Much of the focus related to charter school is on the schools. An equally important part of the relationship is the role of the authorizer. Successful charter schools typically have a good relationship with their authorizer.
The National Association of Charter School Authorizers (NACSA) has the four principles for good authorizing:
1. Provide charter schools with the autonomy necessary to excel. Meaningful autonomy should be granted by law and supported by authorizers’ practices.
2. Provide families with a range of quality school options. Caps, geographic restrictions, and a limited number of authorizers all constrain families’ choices.
3. Establish strong accountability criteria. Simply establishing more schools is not enough; authorizers must uphold high standards for student performance.

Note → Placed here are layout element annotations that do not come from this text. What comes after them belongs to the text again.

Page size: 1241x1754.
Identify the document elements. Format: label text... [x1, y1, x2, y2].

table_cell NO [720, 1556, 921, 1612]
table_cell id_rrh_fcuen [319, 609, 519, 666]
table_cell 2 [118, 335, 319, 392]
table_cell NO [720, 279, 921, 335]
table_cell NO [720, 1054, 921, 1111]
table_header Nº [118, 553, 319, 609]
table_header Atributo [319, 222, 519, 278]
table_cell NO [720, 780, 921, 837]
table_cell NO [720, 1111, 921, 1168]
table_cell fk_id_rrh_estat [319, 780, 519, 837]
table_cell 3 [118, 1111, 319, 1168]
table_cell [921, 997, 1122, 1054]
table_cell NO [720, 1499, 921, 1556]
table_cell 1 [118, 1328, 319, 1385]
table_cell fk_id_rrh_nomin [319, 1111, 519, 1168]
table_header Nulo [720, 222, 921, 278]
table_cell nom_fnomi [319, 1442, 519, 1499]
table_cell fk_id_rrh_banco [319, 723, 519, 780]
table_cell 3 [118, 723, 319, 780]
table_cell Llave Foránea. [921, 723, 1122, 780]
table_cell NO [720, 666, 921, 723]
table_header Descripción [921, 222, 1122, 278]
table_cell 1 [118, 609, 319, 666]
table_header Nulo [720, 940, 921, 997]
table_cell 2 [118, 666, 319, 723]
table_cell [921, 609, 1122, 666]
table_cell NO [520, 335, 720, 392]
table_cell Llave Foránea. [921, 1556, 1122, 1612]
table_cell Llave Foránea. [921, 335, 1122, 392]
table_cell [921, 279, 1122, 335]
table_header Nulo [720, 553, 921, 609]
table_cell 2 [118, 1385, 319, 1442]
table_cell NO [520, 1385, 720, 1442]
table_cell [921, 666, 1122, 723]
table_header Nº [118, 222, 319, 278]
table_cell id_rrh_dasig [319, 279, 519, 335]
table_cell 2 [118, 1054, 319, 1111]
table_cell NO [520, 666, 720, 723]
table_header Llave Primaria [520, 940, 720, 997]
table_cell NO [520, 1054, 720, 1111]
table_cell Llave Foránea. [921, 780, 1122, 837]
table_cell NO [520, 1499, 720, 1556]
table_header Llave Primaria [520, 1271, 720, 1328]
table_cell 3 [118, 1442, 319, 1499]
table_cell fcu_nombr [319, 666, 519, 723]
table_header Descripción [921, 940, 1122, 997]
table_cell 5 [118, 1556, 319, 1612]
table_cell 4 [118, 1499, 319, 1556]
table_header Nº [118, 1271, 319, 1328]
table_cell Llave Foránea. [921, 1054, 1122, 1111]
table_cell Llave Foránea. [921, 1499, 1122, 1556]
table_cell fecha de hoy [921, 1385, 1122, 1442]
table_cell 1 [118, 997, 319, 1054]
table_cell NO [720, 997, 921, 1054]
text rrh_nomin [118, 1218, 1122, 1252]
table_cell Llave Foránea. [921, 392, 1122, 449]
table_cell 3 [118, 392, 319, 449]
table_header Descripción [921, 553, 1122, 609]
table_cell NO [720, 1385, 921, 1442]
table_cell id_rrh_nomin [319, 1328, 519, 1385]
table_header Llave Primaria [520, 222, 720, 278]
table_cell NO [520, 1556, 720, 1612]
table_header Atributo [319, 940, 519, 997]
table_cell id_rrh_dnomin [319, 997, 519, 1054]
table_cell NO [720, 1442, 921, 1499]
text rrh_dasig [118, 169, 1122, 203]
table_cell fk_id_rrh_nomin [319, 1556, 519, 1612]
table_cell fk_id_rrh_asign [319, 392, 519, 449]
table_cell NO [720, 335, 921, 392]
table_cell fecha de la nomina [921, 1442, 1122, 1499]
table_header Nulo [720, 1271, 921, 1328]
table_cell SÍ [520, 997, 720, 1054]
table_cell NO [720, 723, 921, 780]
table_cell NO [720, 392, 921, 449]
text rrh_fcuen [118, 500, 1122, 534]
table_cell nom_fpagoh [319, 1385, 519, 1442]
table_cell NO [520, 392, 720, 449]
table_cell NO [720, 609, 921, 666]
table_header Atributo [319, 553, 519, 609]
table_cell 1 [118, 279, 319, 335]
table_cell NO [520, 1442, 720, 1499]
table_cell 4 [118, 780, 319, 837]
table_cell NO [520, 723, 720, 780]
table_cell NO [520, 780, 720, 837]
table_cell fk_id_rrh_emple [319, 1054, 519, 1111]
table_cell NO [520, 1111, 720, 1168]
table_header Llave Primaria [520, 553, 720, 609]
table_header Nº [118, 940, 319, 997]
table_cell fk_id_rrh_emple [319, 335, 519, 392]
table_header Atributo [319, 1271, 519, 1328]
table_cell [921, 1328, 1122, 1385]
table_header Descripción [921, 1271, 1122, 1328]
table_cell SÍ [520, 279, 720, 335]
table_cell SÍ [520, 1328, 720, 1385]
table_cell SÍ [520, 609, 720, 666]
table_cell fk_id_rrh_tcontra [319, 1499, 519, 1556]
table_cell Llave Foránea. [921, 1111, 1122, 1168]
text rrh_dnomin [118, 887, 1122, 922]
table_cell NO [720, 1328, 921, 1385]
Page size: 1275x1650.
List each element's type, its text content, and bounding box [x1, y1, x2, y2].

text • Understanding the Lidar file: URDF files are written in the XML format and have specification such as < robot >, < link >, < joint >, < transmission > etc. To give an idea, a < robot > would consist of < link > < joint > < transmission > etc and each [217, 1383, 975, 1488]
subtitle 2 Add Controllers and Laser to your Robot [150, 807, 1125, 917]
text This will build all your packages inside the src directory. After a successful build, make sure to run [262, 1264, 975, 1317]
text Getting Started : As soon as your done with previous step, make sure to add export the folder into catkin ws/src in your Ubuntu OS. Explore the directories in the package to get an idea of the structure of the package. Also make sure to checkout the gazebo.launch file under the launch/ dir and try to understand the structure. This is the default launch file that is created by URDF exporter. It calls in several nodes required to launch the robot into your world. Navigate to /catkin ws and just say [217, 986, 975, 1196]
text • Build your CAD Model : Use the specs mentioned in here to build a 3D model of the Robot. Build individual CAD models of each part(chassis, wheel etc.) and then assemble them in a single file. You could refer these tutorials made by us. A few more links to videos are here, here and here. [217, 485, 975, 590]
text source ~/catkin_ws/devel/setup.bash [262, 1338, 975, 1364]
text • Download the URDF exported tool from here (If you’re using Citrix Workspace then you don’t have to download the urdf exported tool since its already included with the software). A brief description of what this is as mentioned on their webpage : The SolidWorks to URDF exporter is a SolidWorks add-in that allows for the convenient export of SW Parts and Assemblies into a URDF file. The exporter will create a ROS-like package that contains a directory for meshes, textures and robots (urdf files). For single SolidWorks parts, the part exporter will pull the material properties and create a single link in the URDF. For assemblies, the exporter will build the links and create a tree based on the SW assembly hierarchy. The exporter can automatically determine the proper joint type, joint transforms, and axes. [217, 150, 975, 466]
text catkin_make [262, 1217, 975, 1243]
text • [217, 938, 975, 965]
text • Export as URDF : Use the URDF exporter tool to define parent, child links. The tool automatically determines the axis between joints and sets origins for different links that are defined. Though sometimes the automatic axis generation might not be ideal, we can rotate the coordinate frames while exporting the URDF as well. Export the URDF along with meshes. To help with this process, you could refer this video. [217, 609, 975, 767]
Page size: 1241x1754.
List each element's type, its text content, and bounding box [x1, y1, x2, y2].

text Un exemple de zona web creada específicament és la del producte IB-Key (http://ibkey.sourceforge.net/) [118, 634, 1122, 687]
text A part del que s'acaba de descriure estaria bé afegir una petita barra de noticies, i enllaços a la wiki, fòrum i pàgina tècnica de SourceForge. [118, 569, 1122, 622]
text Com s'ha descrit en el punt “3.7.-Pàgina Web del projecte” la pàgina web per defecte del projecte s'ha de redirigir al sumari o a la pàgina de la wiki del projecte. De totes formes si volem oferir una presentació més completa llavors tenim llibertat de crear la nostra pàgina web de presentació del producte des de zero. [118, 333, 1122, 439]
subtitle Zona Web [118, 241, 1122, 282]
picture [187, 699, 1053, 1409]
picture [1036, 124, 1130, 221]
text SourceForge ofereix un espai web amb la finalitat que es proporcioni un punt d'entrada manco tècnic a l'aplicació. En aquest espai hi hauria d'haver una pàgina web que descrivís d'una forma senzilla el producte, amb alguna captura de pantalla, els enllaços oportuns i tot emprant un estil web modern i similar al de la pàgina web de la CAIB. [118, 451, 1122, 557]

4. Ensure that authorizers have the means and desire to establish quality charter schools. Too many authorizers don’t have the institutional or legal support, financial means, or sometimes even the desire to perform their responsibilities professionally and adequately.
In addition, NACSA provides a variety of resources and assistance to members. Probably the most helpful is their resource library, which contains a variety of sample documents that are good resources for charter authorizers.
A commonly held belief is that charter schools can better serve their constituents when the authorizer is doing quality oversight and monitoring. A balance of autonomy and oversight provides both flexibility and accountability--a winning combination for successful charter schools.